• Prompt
Repeat every record below, word for word.

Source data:
***
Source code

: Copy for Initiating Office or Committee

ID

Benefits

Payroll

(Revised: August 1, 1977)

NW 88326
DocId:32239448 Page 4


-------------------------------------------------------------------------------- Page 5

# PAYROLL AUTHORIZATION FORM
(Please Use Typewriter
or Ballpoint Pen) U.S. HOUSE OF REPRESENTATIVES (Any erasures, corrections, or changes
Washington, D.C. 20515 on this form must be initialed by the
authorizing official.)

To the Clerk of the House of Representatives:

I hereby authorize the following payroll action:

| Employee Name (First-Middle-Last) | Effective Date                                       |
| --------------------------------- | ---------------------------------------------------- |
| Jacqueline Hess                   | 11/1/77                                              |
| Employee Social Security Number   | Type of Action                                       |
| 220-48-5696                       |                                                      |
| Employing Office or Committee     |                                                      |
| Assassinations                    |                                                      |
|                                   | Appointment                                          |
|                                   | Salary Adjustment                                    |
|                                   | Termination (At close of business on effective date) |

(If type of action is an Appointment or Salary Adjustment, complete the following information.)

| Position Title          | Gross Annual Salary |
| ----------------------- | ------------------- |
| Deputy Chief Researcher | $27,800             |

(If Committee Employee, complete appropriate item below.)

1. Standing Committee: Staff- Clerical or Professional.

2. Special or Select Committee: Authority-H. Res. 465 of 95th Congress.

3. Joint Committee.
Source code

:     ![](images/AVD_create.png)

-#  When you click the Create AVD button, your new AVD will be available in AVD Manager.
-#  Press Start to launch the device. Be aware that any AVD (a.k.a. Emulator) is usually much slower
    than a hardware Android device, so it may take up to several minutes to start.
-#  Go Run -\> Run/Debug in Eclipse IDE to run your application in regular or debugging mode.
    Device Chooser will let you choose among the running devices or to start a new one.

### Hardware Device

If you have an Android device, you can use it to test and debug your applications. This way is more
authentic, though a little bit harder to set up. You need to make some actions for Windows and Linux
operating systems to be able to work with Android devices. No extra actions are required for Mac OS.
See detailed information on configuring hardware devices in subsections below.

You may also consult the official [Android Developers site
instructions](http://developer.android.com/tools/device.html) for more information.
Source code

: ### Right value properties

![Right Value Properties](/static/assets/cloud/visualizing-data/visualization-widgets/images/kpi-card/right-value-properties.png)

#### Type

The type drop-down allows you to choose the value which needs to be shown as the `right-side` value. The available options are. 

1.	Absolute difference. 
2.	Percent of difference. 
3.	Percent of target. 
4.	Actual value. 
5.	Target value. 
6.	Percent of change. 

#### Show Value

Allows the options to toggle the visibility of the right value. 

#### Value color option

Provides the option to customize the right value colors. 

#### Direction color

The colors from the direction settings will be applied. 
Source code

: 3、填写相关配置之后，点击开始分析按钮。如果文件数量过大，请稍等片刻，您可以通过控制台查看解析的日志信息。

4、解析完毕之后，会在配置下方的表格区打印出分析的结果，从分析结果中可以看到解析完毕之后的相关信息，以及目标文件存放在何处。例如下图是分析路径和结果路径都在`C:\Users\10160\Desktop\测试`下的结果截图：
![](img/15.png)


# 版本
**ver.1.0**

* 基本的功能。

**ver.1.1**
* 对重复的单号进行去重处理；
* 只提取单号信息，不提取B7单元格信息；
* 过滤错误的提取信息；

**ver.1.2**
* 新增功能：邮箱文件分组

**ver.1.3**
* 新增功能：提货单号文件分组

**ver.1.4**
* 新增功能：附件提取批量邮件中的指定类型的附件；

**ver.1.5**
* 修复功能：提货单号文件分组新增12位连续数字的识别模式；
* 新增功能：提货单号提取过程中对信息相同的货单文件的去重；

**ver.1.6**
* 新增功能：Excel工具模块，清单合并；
***
• Output for this task
Source code

: Copy for Initiating Office or Committee

ID

Benefits

Payroll

(Revised: August 1, 1977)

NW 88326
DocId:32239448 Page 4


-------------------------------------------------------------------------------- Page 5

# PAYROLL AUTHORIZATION FORM
(Please Use Typewriter
or Ballpoint Pen) U.S. HOUSE OF REPRESENTATIVES (Any erasures, corrections, or changes
Washington, D.C. 20515 on this form must be initialed by the
authorizing official.)

To the Clerk of the House of Representatives:

I hereby authorize the following payroll action:

| Employee Name (First-Middle-Last) | Effective Date                                       |
| --------------------------------- | ---------------------------------------------------- |
| Jacqueline Hess                   | 11/1/77                                              |
| Employee Social Security Number   | Type of Action                                       |
| 220-48-5696                       |                                                      |
| Employing Office or Committee     |                                                      |
| Assassinations                    |                                                      |
|                                   | Appointment                                          |
|                                   | Salary Adjustment                                    |
|                                   | Termination (At close of business on effective date) |

(If type of action is an Appointment or Salary Adjustment, complete the following information.)

| Position Title          | Gross Annual Salary |
| ----------------------- | ------------------- |
| Deputy Chief Researcher | $27,800             |

(If Committee Employee, complete appropriate item below.)

1. Standing Committee: Staff- Clerical or Professional.

2. Special or Select Committee: Authority-H. Res. 465 of 95th Congress.

3. Joint Committee.
Source code

:     ![](images/AVD_create.png)

-#  When you click the Create AVD button, your new AVD will be available in AVD Manager.
-#  Press Start to launch the device. Be aware that any AVD (a.k.a. Emulator) is usually much slower
    than a hardware Android device, so it may take up to several minutes to start.
-#  Go Run -\> Run/Debug in Eclipse IDE to run your application in regular or debugging mode.
    Device Chooser will let you choose among the running devices or to start a new one.

### Hardware Device

If you have an Android device, you can use it to test and debug your applications. This way is more
authentic, though a little bit harder to set up. You need to make some actions for Windows and Linux
operating systems to be able to work with Android devices. No extra actions are required for Mac OS.
See detailed information on configuring hardware devices in subsections below.

You may also consult the official [Android Developers site
instructions](http://developer.android.com/tools/device.html) for more information.
Source code

: ### Right value properties

![Right Value Properties](/static/assets/cloud/visualizing-data/visualization-widgets/images/kpi-card/right-value-properties.png)

#### Type

The type drop-down allows you to choose the value which needs to be shown as the `right-side` value. The available options are. 

1.	Absolute difference. 
2.	Percent of difference. 
3.	Percent of target. 
4.	Actual value. 
5.	Target value. 
6.	Percent of change. 

#### Show Value

Allows the options to toggle the visibility of the right value. 

#### Value color option

Provides the option to customize the right value colors. 

#### Direction color

The colors from the direction settings will be applied. 
Source code

: 3、填写相关配置之后，点击开始分析按钮。如果文件数量过大，请稍等片刻，您可以通过控制台查看解析的日志信息。

4、解析完毕之后，会在配置下方的表格区打印出分析的结果，从分析结果中可以看到解析完毕之后的相关信息，以及目标文件存放在何处。例如下图是分析路径和结果路径都在`C:\Users\10160\Desktop\测试`下的结果截图：
![](img/15.png)


# 版本
**ver.1.0**

* 基本的功能。

**ver.1.1**
* 对重复的单号进行去重处理；
* 只提取单号信息，不提取B7单元格信息；
* 过滤错误的提取信息；

**ver.1.2**
* 新增功能：邮箱文件分组

**ver.1.3**
* 新增功能：提货单号文件分组

**ver.1.4**
* 新增功能：附件提取批量邮件中的指定类型的附件；

**ver.1.5**
* 修复功能：提货单号文件分组新增12位连续数字的识别模式；
* 新增功能：提货单号提取过程中对信息相同的货单文件的去重；

**ver.1.6**
* 新增功能：Excel工具模块，清单合并；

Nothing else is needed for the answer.